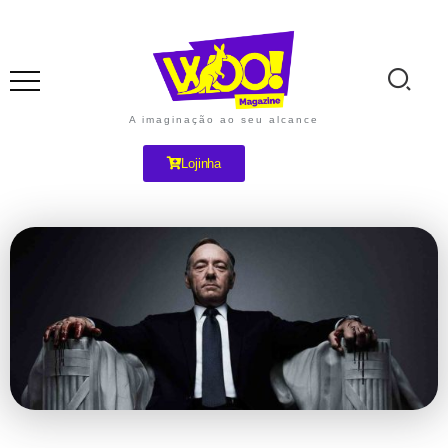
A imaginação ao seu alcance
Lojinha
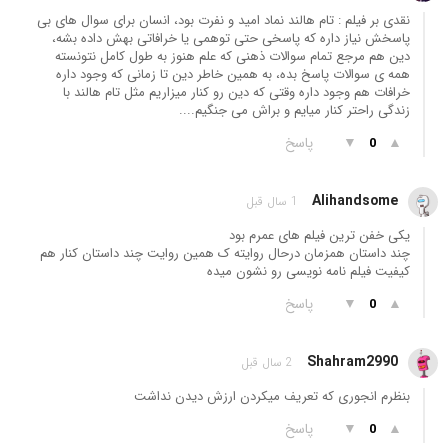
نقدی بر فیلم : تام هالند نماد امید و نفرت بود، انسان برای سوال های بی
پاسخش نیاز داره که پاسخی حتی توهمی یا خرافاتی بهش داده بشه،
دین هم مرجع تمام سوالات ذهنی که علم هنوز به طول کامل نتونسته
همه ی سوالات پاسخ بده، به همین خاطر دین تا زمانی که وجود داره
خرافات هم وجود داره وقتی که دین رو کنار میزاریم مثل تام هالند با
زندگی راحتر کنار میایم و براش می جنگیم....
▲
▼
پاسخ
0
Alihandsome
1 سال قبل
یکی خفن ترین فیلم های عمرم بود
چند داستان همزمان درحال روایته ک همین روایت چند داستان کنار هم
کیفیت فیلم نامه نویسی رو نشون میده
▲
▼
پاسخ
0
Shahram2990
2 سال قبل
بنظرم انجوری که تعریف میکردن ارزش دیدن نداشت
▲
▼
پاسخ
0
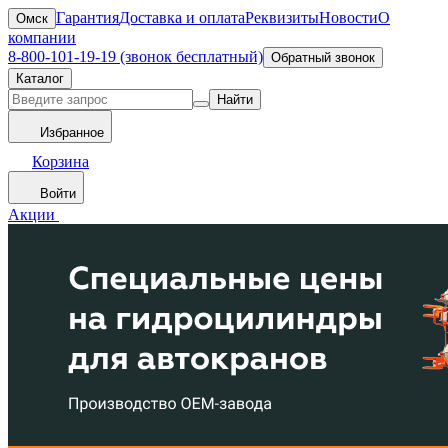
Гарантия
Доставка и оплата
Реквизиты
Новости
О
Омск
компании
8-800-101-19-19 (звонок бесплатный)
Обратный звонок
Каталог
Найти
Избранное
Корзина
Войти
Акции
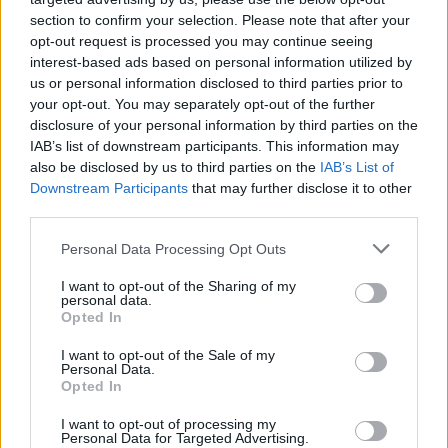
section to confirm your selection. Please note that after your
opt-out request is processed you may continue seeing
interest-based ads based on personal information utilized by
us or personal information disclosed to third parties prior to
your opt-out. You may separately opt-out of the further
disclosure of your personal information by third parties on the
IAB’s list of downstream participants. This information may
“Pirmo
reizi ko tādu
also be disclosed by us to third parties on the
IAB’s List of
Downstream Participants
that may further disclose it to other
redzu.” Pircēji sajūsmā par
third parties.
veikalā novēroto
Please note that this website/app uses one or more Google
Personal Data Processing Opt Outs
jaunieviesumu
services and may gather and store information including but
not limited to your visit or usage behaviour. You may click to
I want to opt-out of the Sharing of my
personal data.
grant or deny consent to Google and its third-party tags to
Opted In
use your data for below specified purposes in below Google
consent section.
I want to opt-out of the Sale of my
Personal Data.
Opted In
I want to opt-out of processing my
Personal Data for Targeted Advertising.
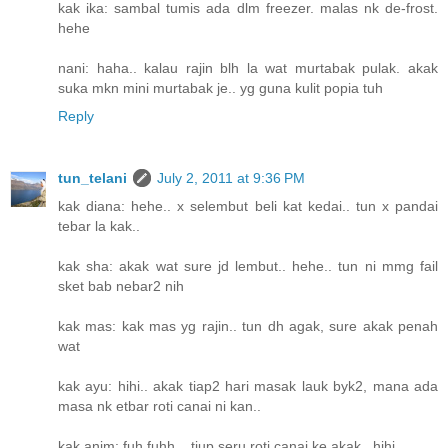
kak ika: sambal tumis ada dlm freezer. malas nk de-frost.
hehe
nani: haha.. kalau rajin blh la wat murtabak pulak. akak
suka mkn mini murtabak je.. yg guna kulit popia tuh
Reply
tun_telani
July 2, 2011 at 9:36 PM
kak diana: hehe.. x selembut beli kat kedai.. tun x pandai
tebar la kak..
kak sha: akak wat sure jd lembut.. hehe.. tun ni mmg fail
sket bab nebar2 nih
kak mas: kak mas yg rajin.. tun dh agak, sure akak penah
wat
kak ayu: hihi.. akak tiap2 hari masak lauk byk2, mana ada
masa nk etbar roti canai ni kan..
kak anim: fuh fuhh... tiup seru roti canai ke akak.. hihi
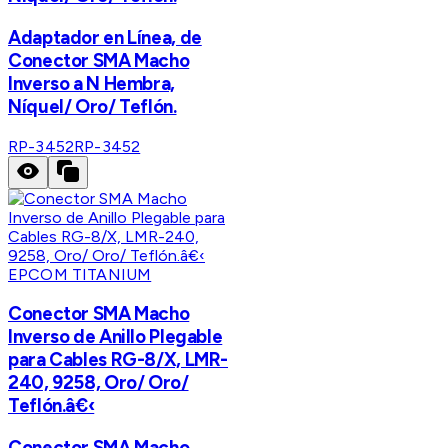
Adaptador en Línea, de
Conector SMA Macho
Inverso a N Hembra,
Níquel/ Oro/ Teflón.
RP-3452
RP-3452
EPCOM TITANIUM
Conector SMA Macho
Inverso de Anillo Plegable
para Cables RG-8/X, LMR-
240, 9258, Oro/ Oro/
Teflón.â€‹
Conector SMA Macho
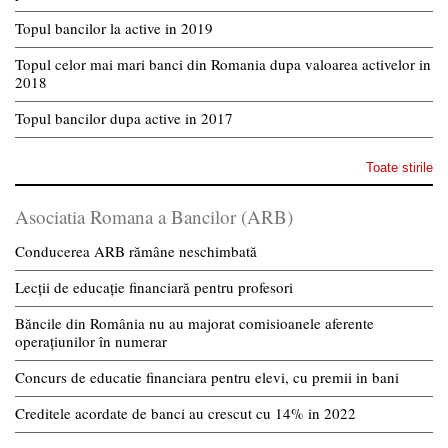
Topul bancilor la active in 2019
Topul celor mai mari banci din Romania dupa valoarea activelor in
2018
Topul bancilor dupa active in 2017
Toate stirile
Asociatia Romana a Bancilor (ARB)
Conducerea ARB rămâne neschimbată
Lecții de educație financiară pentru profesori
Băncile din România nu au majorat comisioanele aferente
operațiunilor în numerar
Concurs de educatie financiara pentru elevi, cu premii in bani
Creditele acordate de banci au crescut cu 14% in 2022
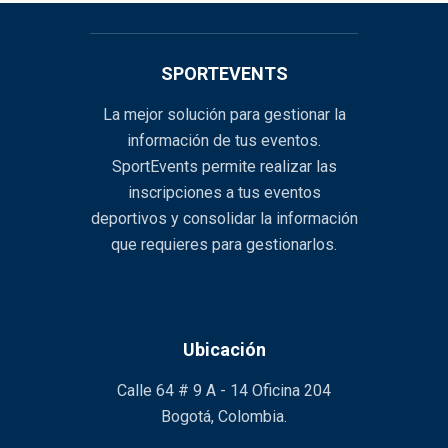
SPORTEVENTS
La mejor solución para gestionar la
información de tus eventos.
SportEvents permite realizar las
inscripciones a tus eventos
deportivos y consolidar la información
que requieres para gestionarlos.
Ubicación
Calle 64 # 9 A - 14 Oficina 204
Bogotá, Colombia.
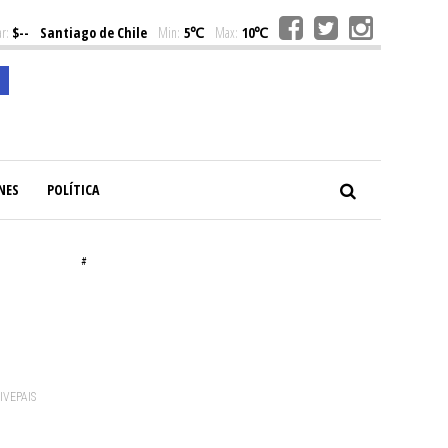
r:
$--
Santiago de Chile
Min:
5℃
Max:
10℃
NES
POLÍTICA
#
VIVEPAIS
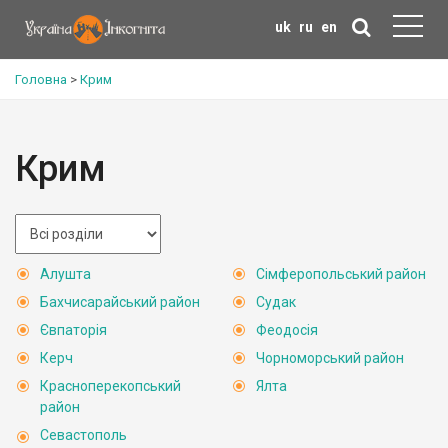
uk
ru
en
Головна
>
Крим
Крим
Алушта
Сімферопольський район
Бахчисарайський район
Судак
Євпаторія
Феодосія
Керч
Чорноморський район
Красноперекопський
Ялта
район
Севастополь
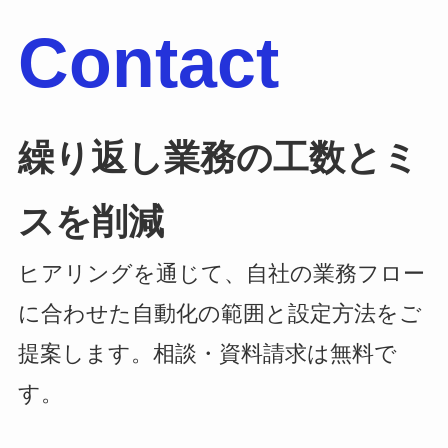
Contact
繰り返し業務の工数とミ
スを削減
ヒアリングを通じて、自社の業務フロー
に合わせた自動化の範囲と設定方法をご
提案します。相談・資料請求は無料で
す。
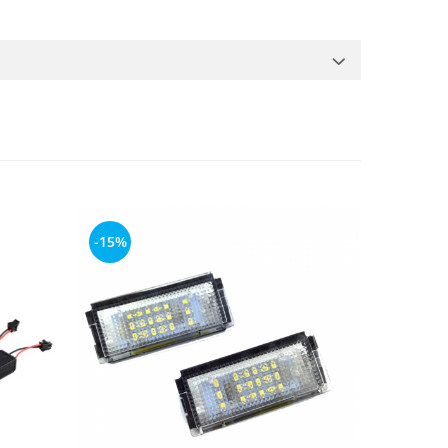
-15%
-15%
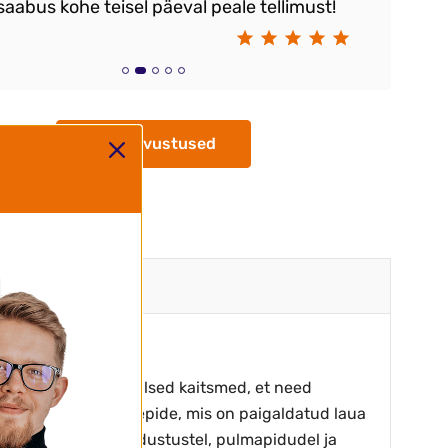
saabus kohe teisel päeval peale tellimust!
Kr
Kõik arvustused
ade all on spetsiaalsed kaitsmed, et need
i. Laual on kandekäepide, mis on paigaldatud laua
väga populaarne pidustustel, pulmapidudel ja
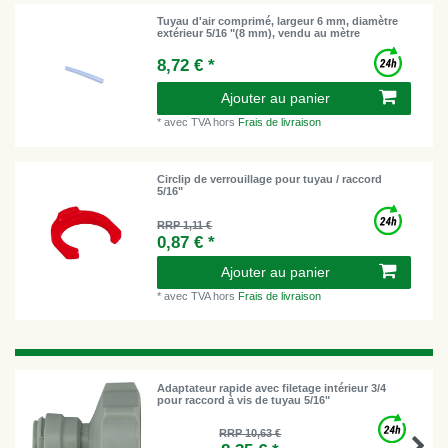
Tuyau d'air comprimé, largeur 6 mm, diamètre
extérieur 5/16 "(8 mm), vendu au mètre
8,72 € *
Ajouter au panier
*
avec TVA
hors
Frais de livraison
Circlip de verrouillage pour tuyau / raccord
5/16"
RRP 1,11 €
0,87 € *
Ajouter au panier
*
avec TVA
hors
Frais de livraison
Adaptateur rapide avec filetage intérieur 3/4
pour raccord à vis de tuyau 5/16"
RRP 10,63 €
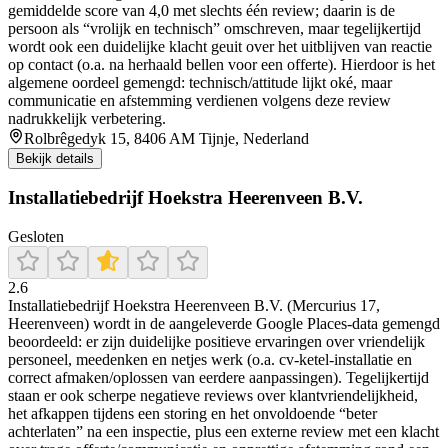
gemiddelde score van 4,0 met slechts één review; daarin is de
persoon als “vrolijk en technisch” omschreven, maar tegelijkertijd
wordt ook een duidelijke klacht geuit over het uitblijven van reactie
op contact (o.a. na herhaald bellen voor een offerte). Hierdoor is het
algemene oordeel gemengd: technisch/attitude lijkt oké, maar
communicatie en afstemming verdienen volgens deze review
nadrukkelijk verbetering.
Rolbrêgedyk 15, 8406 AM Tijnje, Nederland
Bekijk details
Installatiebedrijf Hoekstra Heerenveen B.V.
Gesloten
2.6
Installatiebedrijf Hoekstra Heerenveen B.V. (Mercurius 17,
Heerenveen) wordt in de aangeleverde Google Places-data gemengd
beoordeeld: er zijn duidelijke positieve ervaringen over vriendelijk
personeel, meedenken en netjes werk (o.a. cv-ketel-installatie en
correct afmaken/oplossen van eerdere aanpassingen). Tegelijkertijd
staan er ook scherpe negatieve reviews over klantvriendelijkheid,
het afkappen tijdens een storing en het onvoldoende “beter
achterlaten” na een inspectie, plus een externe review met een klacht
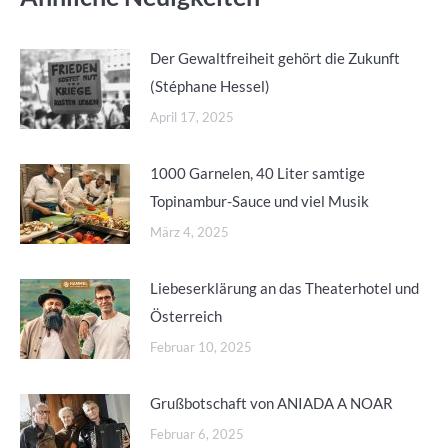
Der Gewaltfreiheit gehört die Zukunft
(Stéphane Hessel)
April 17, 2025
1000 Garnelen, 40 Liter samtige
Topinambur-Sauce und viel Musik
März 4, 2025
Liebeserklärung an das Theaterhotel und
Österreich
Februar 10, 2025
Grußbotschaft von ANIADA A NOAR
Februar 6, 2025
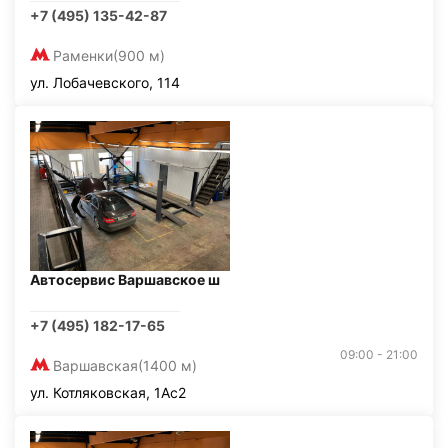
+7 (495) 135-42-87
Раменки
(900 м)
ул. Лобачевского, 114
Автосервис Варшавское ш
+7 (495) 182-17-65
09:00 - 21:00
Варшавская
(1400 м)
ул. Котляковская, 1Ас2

> [DIRECTIONS]: Reproduce every line of text from the items above without changing anything, and please leave out the pictures.

> [WORKED SOLUTION]:
A imaginação ao seu alcance
Lojinha
نقدی بر فیلم : تام هالند نماد امید و نفرت بود، انسان برای سوال های بی
پاسخش نیاز داره که پاسخی حتی توهمی یا خرافاتی بهش داده بشه،
دین هم مرجع تمام سوالات ذهنی که علم هنوز به طول کامل نتونسته
همه ی سوالات پاسخ بده، به همین خاطر دین تا زمانی که وجود داره
خرافات هم وجود داره وقتی که دین رو کنار میزاریم مثل تام هالند با
زندگی راحتر کنار میایم و براش می جنگیم....
▲
▼
پاسخ
0
Alihandsome
1 سال قبل
یکی خفن ترین فیلم های عمرم بود
چند داستان همزمان درحال روایته ک همین روایت چند داستان کنار هم
کیفیت فیلم نامه نویسی رو نشون میده
▲
▼
پاسخ
0
Shahram2990
2 سال قبل
بنظرم انجوری که تعریف میکردن ارزش دیدن نداشت
▲
▼
پاسخ
0
Гарантия
Доставка и оплата
Реквизиты
Новости
О
Омск
компании
8-800-101-19-19 (звонок бесплатный)
Обратный звонок
Каталог
Найти
Избранное
Корзина
Войти
Акции
section to confirm your selection. Please note that after your
opt-out request is processed you may continue seeing
interest-based ads based on personal information utilized by
us or personal information disclosed to third parties prior to
your opt-out. You may separately opt-out of the further
disclosure of your personal information by third parties on the
IAB’s list of downstream participants. This information may
“Pirmo
reizi ko tādu
also be disclosed by us to third parties on the
IAB’s List of
Downstream Participants
that may further disclose it to other
redzu.” Pircēji sajūsmā par
third parties.
veikalā novēroto
Please note that this website/app uses one or more Google
Personal Data Processing Opt Outs
jaunieviesumu
services and may gather and store information including but
not limited to your visit or usage behaviour. You may click to
I want to opt-out of the Sharing of my
personal data.
grant or deny consent to Google and its third-party tags to
Opted In
use your data for below specified purposes in below Google
consent section.
I want to opt-out of the Sale of my
Personal Data.
Opted In
I want to opt-out of processing my
Personal Data for Targeted Advertising.
kak ika: sambal tumis ada dlm freezer. malas nk de-frost.
hehe
nani: haha.. kalau rajin blh la wat murtabak pulak. akak
suka mkn mini murtabak je.. yg guna kulit popia tuh
Reply
tun_telani
July 2, 2011 at 9:36 PM
kak diana: hehe.. x selembut beli kat kedai.. tun x pandai
tebar la kak..
kak sha: akak wat sure jd lembut.. hehe.. tun ni mmg fail
sket bab nebar2 nih
kak mas: kak mas yg rajin.. tun dh agak, sure akak penah
wat
kak ayu: hihi.. akak tiap2 hari masak lauk byk2, mana ada
masa nk etbar roti canai ni kan..
kak anim: fuh fuhh... tiup seru roti canai ke akak.. hihi
Adaptador en Línea, de
Conector SMA Macho
Inverso a N Hembra,
Níquel/ Oro/ Teflón.
RP-3452
RP-3452
EPCOM TITANIUM
Conector SMA Macho
Inverso de Anillo Plegable
para Cables RG-8/X, LMR-
240, 9258, Oro/ Oro/
Teflón.â€‹
Conector SMA Macho
Topul bancilor la active in 2019
Topul celor mai mari banci din Romania dupa valoarea activelor in
2018
Topul bancilor dupa active in 2017
Toate stirile
Asociatia Romana a Bancilor (ARB)
Conducerea ARB rămâne neschimbată
Lecții de educație financiară pentru profesori
Băncile din România nu au majorat comisioanele aferente
operațiunilor în numerar
Concurs de educatie financiara pentru elevi, cu premii in bani
Creditele acordate de banci au crescut cu 14% in 2022
SPORTEVENTS
La mejor solución para gestionar la
información de tus eventos.
SportEvents permite realizar las
inscripciones a tus eventos
deportivos y consolidar la información
que requieres para gestionarlos.
Ubicación
Calle 64 # 9 A - 14 Oficina 204
Bogotá, Colombia.
r:
$--
Santiago de Chile
Min:
5℃
Max:
10℃
NES
POLÍTICA
#
VIVEPAIS
uk
ru
en
Головна
>
Крим
Крим
Алушта
Сімферопольський район
Бахчисарайський район
Судак
Євпаторія
Феодосія
Керч
Чорноморський район
Красноперекопський
Ялта
район
Севастополь
Contact
繰り返し業務の工数とミ
スを削減
ヒアリングを通じて、自社の業務フロー
に合わせた自動化の範囲と設定方法をご
提案します。相談・資料請求は無料で
す。
-15%
-15%
saabus kohe teisel päeval peale tellimust!
Kr
Kõik arvustused
ade all on spetsiaalsed kaitsmed, et need
i. Laual on kandekäepide, mis on paigaldatud laua
väga populaarne pidustustel, pulmapidudel ja
Tuyau d'air comprimé, largeur 6 mm, diamètre
extérieur 5/16 "(8 mm), vendu au mètre
8,72 € *
Ajouter au panier
*
avec TVA
hors
Frais de livraison
Circlip de verrouillage pour tuyau / raccord
5/16"
RRP 1,11 €
0,87 € *
Ajouter au panier
*
avec TVA
hors
Frais de livraison
Adaptateur rapide avec filetage intérieur 3/4
pour raccord à vis de tuyau 5/16"
RRP 10,63 €
gemiddelde score van 4,0 met slechts één review; daarin is de
persoon als “vrolijk en technisch” omschreven, maar tegelijkertijd
wordt ook een duidelijke klacht geuit over het uitblijven van reactie
op contact (o.a. na herhaald bellen voor een offerte). Hierdoor is het
algemene oordeel gemengd: technisch/attitude lijkt oké, maar
communicatie en afstemming verdienen volgens deze review
nadrukkelijk verbetering.
Rolbrêgedyk 15, 8406 AM Tijnje, Nederland
Bekijk details
Installatiebedrijf Hoekstra Heerenveen B.V.
Gesloten
2.6
Installatiebedrijf Hoekstra Heerenveen B.V. (Mercurius 17,
Heerenveen) wordt in de aangeleverde Google Places-data gemengd
beoordeeld: er zijn duidelijke positieve ervaringen over vriendelijk
personeel, meedenken en netjes werk (o.a. cv-ketel-installatie en
correct afmaken/oplossen van eerdere aanpassingen). Tegelijkertijd
staan er ook scherpe negatieve reviews over klantvriendelijkheid,
het afkappen tijdens een storing en het onvoldoende “beter
achterlaten” na een inspectie, plus een externe review met een klacht
Der Gewaltfreiheit gehört die Zukunft
(Stéphane Hessel)
April 17, 2025
1000 Garnelen, 40 Liter samtige
Topinambur-Sauce und viel Musik
März 4, 2025
Liebeserklärung an das Theaterhotel und
Österreich
Februar 10, 2025
Grußbotschaft von ANIADA A NOAR
Februar 6, 2025
+7 (495) 135-42-87
Раменки
(900 м)
ул. Лобачевского, 114
Автосервис Варшавское ш
+7 (495) 182-17-65
09:00 - 21:00
Варшавская
(1400 м)
ул. Котляковская, 1Ас2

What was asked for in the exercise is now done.